**Direction**
Can you lay out the material below as a two-column CSV with the columns text and edit_history, one row per text and its darktable history, with each field quoted and line breaks replaced by spaces?

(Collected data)
"""

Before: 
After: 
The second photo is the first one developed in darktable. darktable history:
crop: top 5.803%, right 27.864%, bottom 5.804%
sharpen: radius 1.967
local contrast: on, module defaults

"""

**Exercise response**
text,edit_history
"Before: After: The second photo is the first one developed in darktable. darktable history:","crop: top 5.803%, right 27.864%, bottom 5.804% sharpen: radius 1.967 local contrast: on, module defaults"